Car oui, l’architecte n’exclut pas la réalisation de projets en Algérie, dont quelques-uns sont déjà en cours : « Dans le contexte algérien, au niveau du process (savoir-faire), il y a beaucoup de métiers qui ont disparu, alors que d’autres émergent. Il faut faire attention pour ne pas dessiner quelque chose qu’on ne puisse pas réaliser par la suite. Et en revanche, utiliser ces mutations de savoir-faire comme des opportunités pour innover sans renoncer à ses racines »
Dans son studio algérois, Creative Lab By Chafik Studio, une équipe s’affaire déjà à donner vie aux projets lancés. De l’autre côté de la rive, Chafik Studio Paris ressemble à une mini ONU : une vingtaine de collaborateurs toutes disciplines confondues, pas moins de huit langues maîtrisées, et des projets pensés dans la langue natale du client.

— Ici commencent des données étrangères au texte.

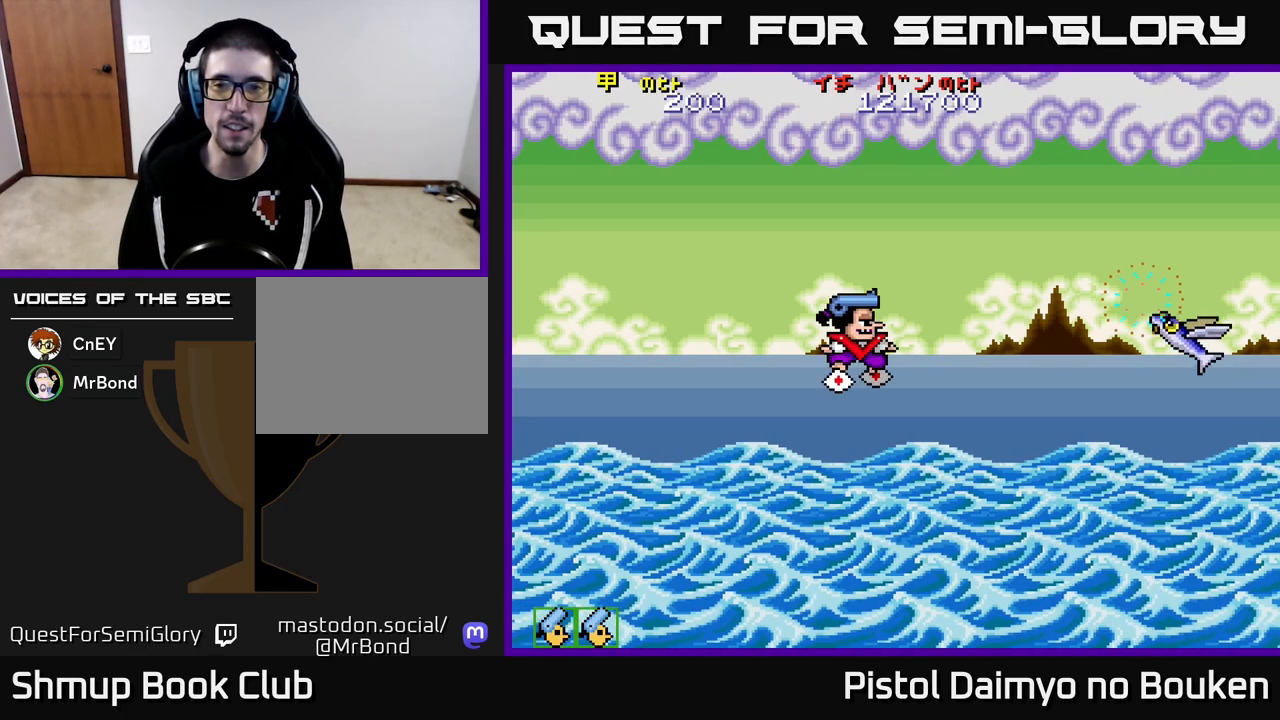
{"buttons": ["DPAD_RIGHT"], "left_stick": "center", "events": []}
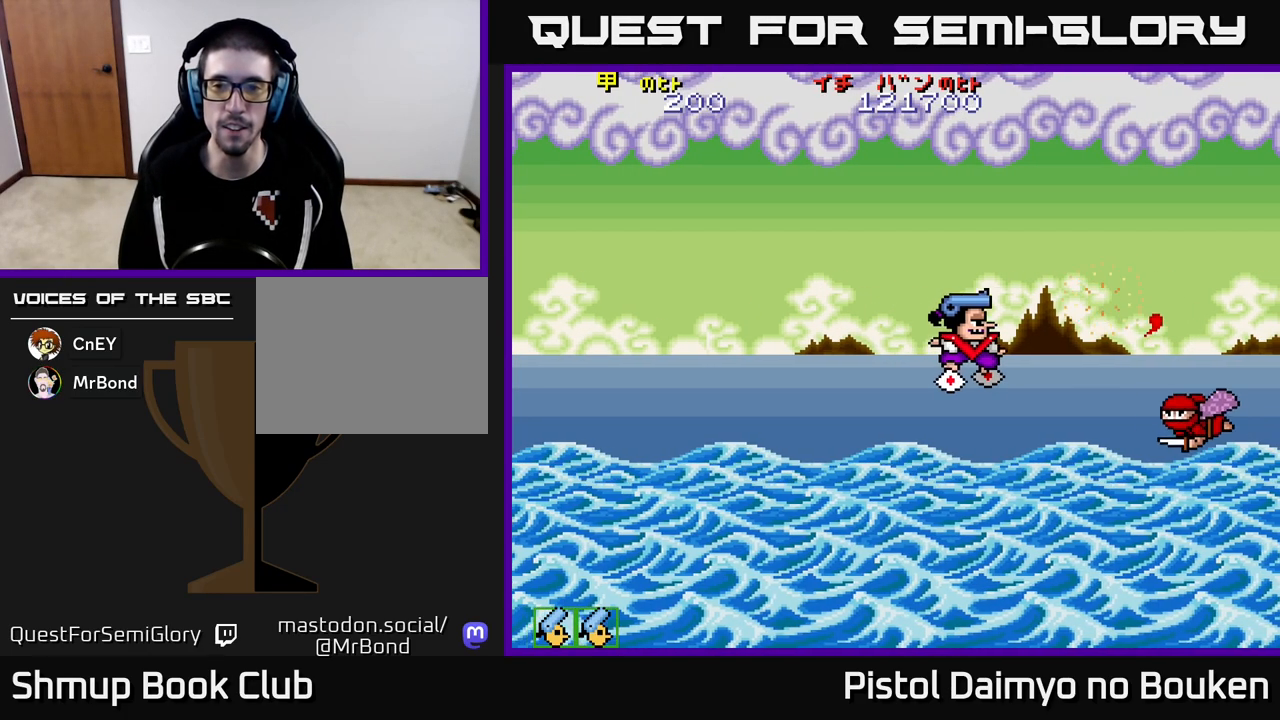
{"buttons": ["DPAD_DOWN"], "left_stick": "center", "events": [[150, "DPAD_DOWN", "down"], [367, "DPAD_RIGHT", "up"]]}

« Quand on a un projet dans un pays, on prend un chef de projet qui maîtrise la langue et la culture locale. Par exemple, on travaille actuellement sur un projet au Qatar à Doha, donc le chef de projet est un Libanais qui parle parfaitement l’arabe classique », explique le designer, poursuivant : « Et quand on fait un projet pour l’Algérie, c’est un projet algérien, pas parisien ».
L’Hôtel du Désert, « un hôtel respectueux de l’environnement, sobre et luxueux »
L’Algérie, justement, n’est jamais loin. Au milieu de ses créations qui ont marqué le secteur du luxe, Chafik Gasmi a pensé un hôtel qui pourrait porter le secteur hôtelier algérien sur de nouveaux rails : l’Hôtel du Désert, un établissement comme il n’y en as pas deux.
Imaginé il y a 20 ans en une semaine et repensé pendant deux décennies, ce projet a de quoi défier le temps et la nature. « Tous les deux ou trois mois, je retravaille mon œuvre. Ce projet s’est construit sur un temps très long, il s’inscrit dans l’intemporalité. C’est peut-être l’œuvre à laquelle je m’attache le plus, je l’ai dessinée pour influencer le système et montrer qu’on peut faire un hôtel respectueux de l’environnement, sobre et luxueux », révèle-t-il.
Après tout, « le luxe n’est pas dans le nombre de carats qu’il y a sur les robinets », mais plutôt dans la conception futuriste qu’il a imaginée pour l’hôtel deux décennies en arrière : « Il a la particularité d’être 100 % fait avec des matériaux locaux. Il est bioclimatique et biodégradable, autonome en énergie, et avec un bilan carbone incroyable, alors qu’à l’époque, personne ne se souciait de l’écologie, encore moins dans le désert ».
« Commencez petit mais rêvez grand ! »
Pour l’avenir, il entend faire partie de cette génération d’initiateurs qui souhaitent valoriser et préserver le patrimoine algérien. « J’entends que l’Algérie va investir dans le tourisme, et je suis très sensible à deux choses : la qualité de l’architecture, et la préservation de nos sites extraordinaires », dit-il.
Et d’émettre un souhait : « Je voudrais que tout ça se fasse en harmonie. J’adorerais pouvoir participer à ça, avec l’idée de créer des modèles de tourisme régénérant, et non pas du tourisme qui exploite la destination ».
Son travail d’exception continue d’être reconnu et salué. En 2024, le Chafik Studio a été classé 7e société la plus innovante de France, tous secteurs confondus, et la 1ère dans son domaine, par le journal Les Échos.
Ses dernières paroles dans notre entretien, il les adresse aux jeunes architectes qui visent haut : « Commencez petit mais rêvez grand ! ».
L’architecture, dit-il, est une discipline exigeante, il faut y entrer avec humilité et diverses cordes à son arc. « Plus on rêve grand, plus on a de chances d’aller loin et haut. Ne pas oublier de mettre des paliers, car si les étapes sont trop loin ou trop hautes, à la moindre déconvenue, on risque d’abandonner ». Un conseil à son image : ambitieux, généreux et lucide.